---------- Text ----------

The City Council Defendants seek dismissal of Fitzpatrick's § 1983 claims against them, in their individual capacity, on the basis of absolute or qualified immunity. When an official is sued in an individual capacity, he or she may assert absolute or qualified immunity as an affirmative defense. Absolute and qualified immunity may be raised by a defendant by filing a motion to dismiss pursuant to Federal Rule of Civil Procedure 12(b)(6). See Behrens v. Pelletier, 516 U.S. 299, 116 S.Ct. 834 (1996); Meek v. County of Riverside, 183 F.3d 962 (9th Cir.), cert. denied, 528 U.S. 1005 (1999); Kimes v. Stone, 84 F.3d 1121 (9th Cir. 1996). Because defendants shielded by immunity are immune from suit altogether, courts endeavor to decide issues of immunity as early in the proceedings as possible. Mitchell v. Forsyth, 472 U.S. 511, 526, 105 S.Ct. 2806 (1985); Ortega v. O'Connor, 146 F.3d 1149, 1154 (9th Cir. 1998).

In ruling on a motion to dismiss, the Court accepts all of the factual allegations in the plaintiffs complaint, and the reasonable inferences drawn from them, as true. Kalina v. Fletcher, 522 U.S. 118, 118 S.Ct. 502 (1997); NL Industries, Inc. v. Kaplan, 792 F.2d 896, 898 (9th Cir. 1986). Dismissal is appropriate only where it appears beyond doubt that the plaintiff can prove no set of facts which would entitle him to relief, or, in this case, where the plaintiffs allegations if true, would not support personal liability because the defendant is entitled to immunity. Morley v. Walker, 175 F.3d 756, 759 (9th Cir. 1999).

D. The City Council Defendants are Not Entitled to Dismissal of Fitzpatrick's Supervisorial Liability Allegations at this Time.

Although the factual allegations with respect to the City Council Defendants are sparse, Fitzpatrick generally alleges that the City Council members should be held individually liable for their failure to supervise the LAPD. (See Complaint at ¶¶ 29, 33, 34). Supervisors may be liable under § 1983 for their own culpable action or inaction in the training, supervision, or control of subordinates; for acquiescence in the constitutional injuries complained of; or for conduct showing a reckless or callous indifference to the rights of others, if such conduct led to the injury complained of. Larez v. City of Los Angeles, 946 F.2d 630, 646 (9th Cir. 1991). The Court concludes that while the City Council Defendants do not have de jure supervisorial responsibility over the police department which could give rise to a § 1983 claim, it is possible that one or more of them became involved in police department matters to such an extent that they may be said to have exercised de facto supervision or control over one or more issues that have some bearing on this case. See e.g., Harris v. City of Pagedale, 821 F.2d 499 (8th Cir.), cert. denied, 484 U.S. 986, 108 S.Ct. 504 (1987). At this stage, the Court cannot say, one way or the other, whether the facts would bear this out. What the Court can say is that the allegations of the complaint are sufficiently broad that the Court cannot dismiss these allegations on immunity grounds at this time. Accordingly, the Court will deny the City Council Defendants motion without prejudice at this time.

Unlike the majority of the Rampart-related cases filed by plaintiffs counsel, the complaint in this case includes no allegations suggesting the City Council Defendants should be held liable based on their prior decisions to indemnify police officers sued for civil rights violations. Since this theory of liability has not been alleged it is not addressed by this order.

----------

◆ **Job item A**:
Condense the paragraph of the court text that begins "In ruling on a motion to dismiss" into a short bulleted list that keeps its main facts.
The rows below the court text are unrelated to it.

---------- Material for this exercise ----------

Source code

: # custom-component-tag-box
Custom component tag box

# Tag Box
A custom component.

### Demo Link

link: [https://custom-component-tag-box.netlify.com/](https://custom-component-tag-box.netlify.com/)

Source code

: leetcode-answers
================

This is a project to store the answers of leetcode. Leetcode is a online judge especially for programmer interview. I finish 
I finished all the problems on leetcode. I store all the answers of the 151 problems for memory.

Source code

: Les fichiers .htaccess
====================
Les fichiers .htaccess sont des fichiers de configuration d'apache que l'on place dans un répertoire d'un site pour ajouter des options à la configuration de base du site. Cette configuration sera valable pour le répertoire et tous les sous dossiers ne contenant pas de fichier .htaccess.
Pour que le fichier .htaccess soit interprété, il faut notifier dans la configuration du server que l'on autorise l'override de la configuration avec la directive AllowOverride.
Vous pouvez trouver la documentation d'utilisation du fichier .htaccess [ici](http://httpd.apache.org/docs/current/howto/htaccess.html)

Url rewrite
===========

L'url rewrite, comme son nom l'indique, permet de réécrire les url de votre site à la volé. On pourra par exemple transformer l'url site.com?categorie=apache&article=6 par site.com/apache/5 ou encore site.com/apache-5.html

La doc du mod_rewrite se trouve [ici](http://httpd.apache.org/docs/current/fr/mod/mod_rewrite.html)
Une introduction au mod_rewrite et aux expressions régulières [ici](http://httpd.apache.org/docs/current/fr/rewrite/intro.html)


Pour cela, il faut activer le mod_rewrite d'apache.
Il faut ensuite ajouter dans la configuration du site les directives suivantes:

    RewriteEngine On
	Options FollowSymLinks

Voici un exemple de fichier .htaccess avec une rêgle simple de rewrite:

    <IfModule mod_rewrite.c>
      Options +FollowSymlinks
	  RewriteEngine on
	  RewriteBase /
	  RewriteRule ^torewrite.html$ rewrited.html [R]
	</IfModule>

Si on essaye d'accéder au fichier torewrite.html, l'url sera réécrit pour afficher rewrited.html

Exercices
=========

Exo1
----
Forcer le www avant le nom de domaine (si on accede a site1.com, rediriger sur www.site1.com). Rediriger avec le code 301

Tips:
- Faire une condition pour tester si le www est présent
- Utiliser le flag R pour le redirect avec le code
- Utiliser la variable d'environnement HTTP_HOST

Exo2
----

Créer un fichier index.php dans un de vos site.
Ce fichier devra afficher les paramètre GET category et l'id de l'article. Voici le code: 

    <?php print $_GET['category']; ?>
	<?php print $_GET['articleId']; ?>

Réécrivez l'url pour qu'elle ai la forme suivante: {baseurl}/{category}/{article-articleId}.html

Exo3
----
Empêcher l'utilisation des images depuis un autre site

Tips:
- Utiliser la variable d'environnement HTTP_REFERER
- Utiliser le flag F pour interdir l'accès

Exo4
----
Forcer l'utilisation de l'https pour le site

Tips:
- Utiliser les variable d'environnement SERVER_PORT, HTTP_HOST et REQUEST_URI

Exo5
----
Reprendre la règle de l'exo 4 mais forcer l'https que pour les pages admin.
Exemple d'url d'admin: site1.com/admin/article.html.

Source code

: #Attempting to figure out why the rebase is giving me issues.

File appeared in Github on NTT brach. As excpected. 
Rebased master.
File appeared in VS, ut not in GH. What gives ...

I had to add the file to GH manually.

----------

◆ **Job item B**:
Render the rows from the line with "Créer un fichier" up to and including the line with "<?php print $_GET['articleId']; ?>" as a JSON list of strings, one string per line, leaving out blank lines.

◆ **Answer section A**:
- On a motion to dismiss, the Court accepts the plaintiff's factual allegations, and reasonable inferences from them, as true (Kalina v. Fletcher; NL Industries, Inc. v. Kaplan).
- Dismissal is appropriate only when it appears beyond doubt that the plaintiff can prove no set of facts entitling him to relief.
- In this case, dismissal is also appropriate if the allegations, even if true, would not support personal liability because the defendant is entitled to immunity (Morley v. Walker).

◆ **Answer section B**:
[
  "Créer un fichier index.php dans un de vos site.",
  "Ce fichier devra afficher les paramètre GET category et l'id de l'article. Voici le code: ",
  "    <?php print $_GET['category']; ?>",
  "\t<?php print $_GET['articleId']; ?>"
]